Brice Follet : La première fonction est de faire la séparation entre
le texte français et la traduction créole, car ils se trouvent sur le même
page. Ensuite, j'ai essayé de proposer une petite valeur ajoutée, en lien avec
le chapitre ou répondant à l'illustration pleine page qui s'y rapporte. La
petite pointe d'humour, ça c'est plus fort que moi, ça vient naturellement sans
que j'y prenne garde !
Entretien
réalisé fin septembre 2024
Le
conte : une source d’enfance de l’humanité
LUBIÈRE Romain, Tala et le bison,
éditions Des ronds dans l’O jeunesse, 2024, 32 p. 16€
Tala
et le bison commence comme un conte classique situé en Amérique du
Nord, dans les grandes plaines : la jeune indienne, Tala, éprouve une
grande culpabilité à avoir tué une sauterelle pour s’assurer la considération
des autres enfants. Ce geste gratuit meurtrier est contraire à l’éthique de son
peuple pour qui tuer des animaux est strictement régulé par la nécessité de se
nourrir. Vagabondant dans la forêt, enfoncée dans ses pensées, elle se perd,
sans repère pour retourner au campement. La nuit tombe et dans le silence,
alors qu’elle s’approche de l’orée du bois, elle découvre un troupeau de
bisons. Cet immense troupeau silencieux l’impressionne. Pour les Indiens, le
bison est le prince de la prairie qui figure dans leurs légendes, leurs
croyances et rituels. Or, Tala est découverte par un bison qui l’observe.
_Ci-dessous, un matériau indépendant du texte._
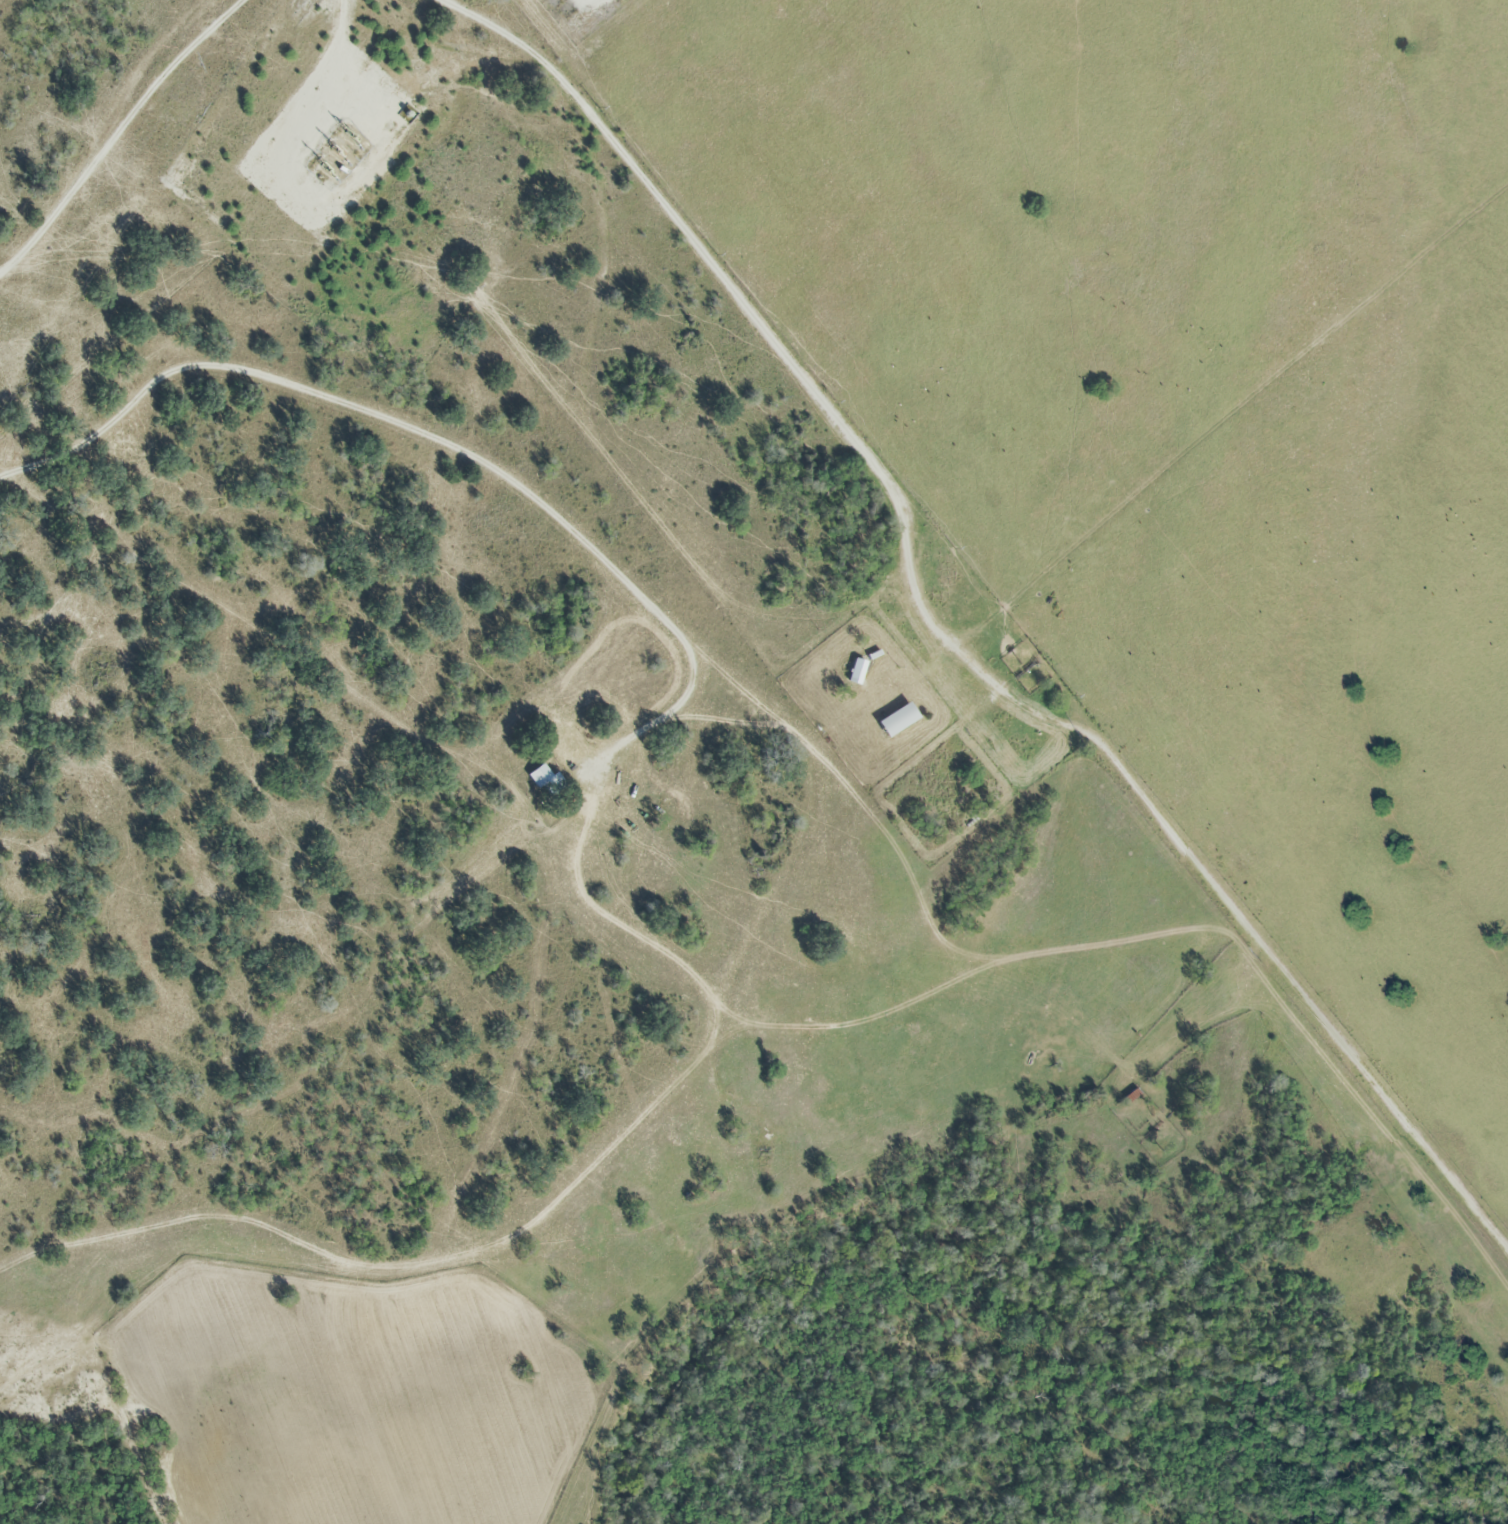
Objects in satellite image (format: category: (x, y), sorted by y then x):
road: (334, 93)
road: (114, 132)
road: (752, 318)
road: (126, 404)
road: (546, 510)
building: (855, 673)
building: (896, 721)
building: (545, 782)
road: (1266, 942)
river: (815, 1261)
river: (1348, 1361)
L’album et ses images sombres nous fait partager la peur de la fillette, pis,
par un portait en gros plan son endormissement au cours duquel Tala revit en
rêve son crime de la sauterelle. Ce rêve rétrospectif stigmatise la cruauté du
geste avec les couleurs sanglantes. Au matin, Tala rejoint une rivière qui va
la guider, en la suivant à contre-courant jusqu’à chez elle. Mais en glissant,
elle tombe. Le bison silencieux la sauve de la noyade. C’est tel un de ces
innombrables petits oiseaux nichant dans la crinière des bisons, Tala est raccompagnée
par la bête. Et c’est Tala, qui, au campement, empêche que les siens ne
décochent une flèche sur l’animal mythique salvateur.
La
structure du conte classique en doublant la fonction de l’héroïne par celle du
bison allie la figure du protecteur et celle de l’aventurière perdue.
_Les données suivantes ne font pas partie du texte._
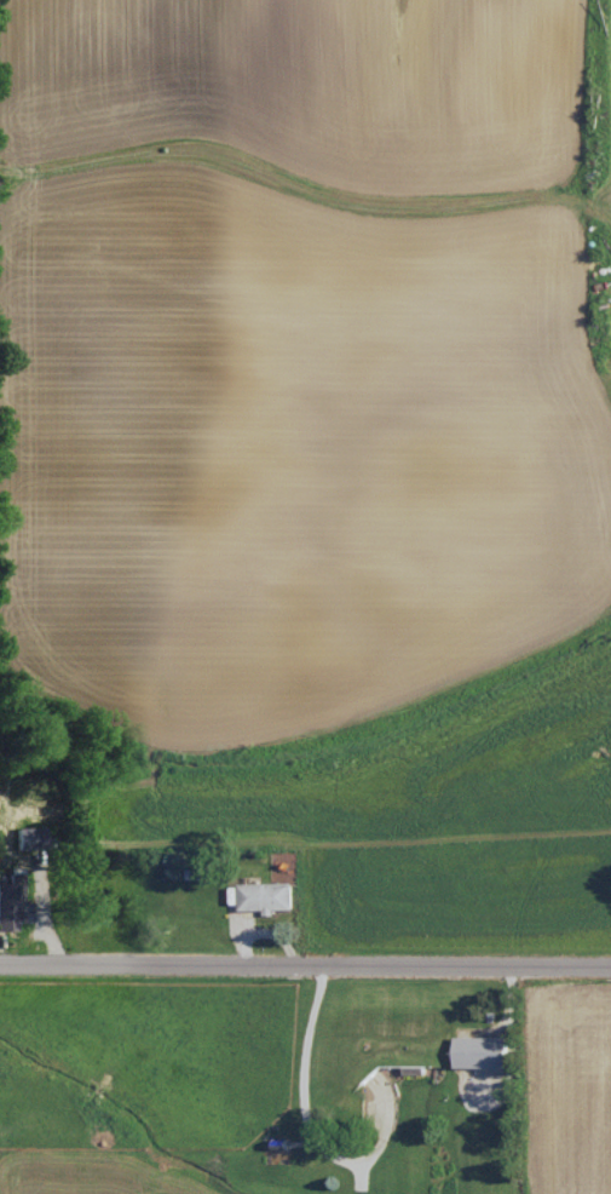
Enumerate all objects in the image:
building: (33, 837)
building: (268, 895)
road: (305, 963)
road: (512, 1031)
airport hangar: (481, 1054)
building: (481, 1054)
parking lot: (484, 1086)
road: (307, 1114)
airport: (487, 1116)
airport taxiway: (482, 1150)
L’adjuvant, à la fin du récit, trône à côté de Tala comme actant central du
conte. En ce sens Tala et le bison illustre l’équilibre de la vie
humaine et de la vie naturelle en interdépendance et en mutuelle entraide. Le
conte qui invite à découvrir la civilisation des amérindiens, amène l’enfant,
soit lecteur soit auditeur, à réfléchir à ce modèle de vie puisé dans la nature
et son respect par le peuple des plaines. Comme l’écrivait Claude Brémond, tout
récit repose « sur une structuration anthropomorphe de la matière
narrative » (1) : ici, le bison protecteur qui va devoir sa vie
sauve à la fillette permet à celle-ci de faire sortir d’elle la culpabilité qui
la perd pour, rendant à l’obligateur (le bison) sa dette morale d’être en vie
instituer une égalité de condition où s’équilibre humanité et animalité.
Tala
et le bison est donc un conte éthique, et ce d’autant plus que le
génocide des Indiens par le gouvernement des Blancs d’Amérique assoiffés de
propriétés terriennes et de richesses du sol, a été précédé par l’extermination
des bisons, source principale de la subsistance des peuples autochtones. Les
enseignants et enseignantes possèdent avec Tala et le bison un
beau matériau livresque pour initier le jeune lectorat à la lecture du conte, à
son étude et aux sources légendaires-mythiques et historiques qu’il convoque.
L’imprécision du lieu géographique, du peuple indien concerné, facilitent la
transposition interprétative de l’histoire sur une scène mythique. L’album
s’offre à cette opération de lecture complémentaire.
Philippe Geneste
(1) Brémond, Claude, Logique du récit,
Paris, éd. Du Seuil, 1973, 350 p. – p.328.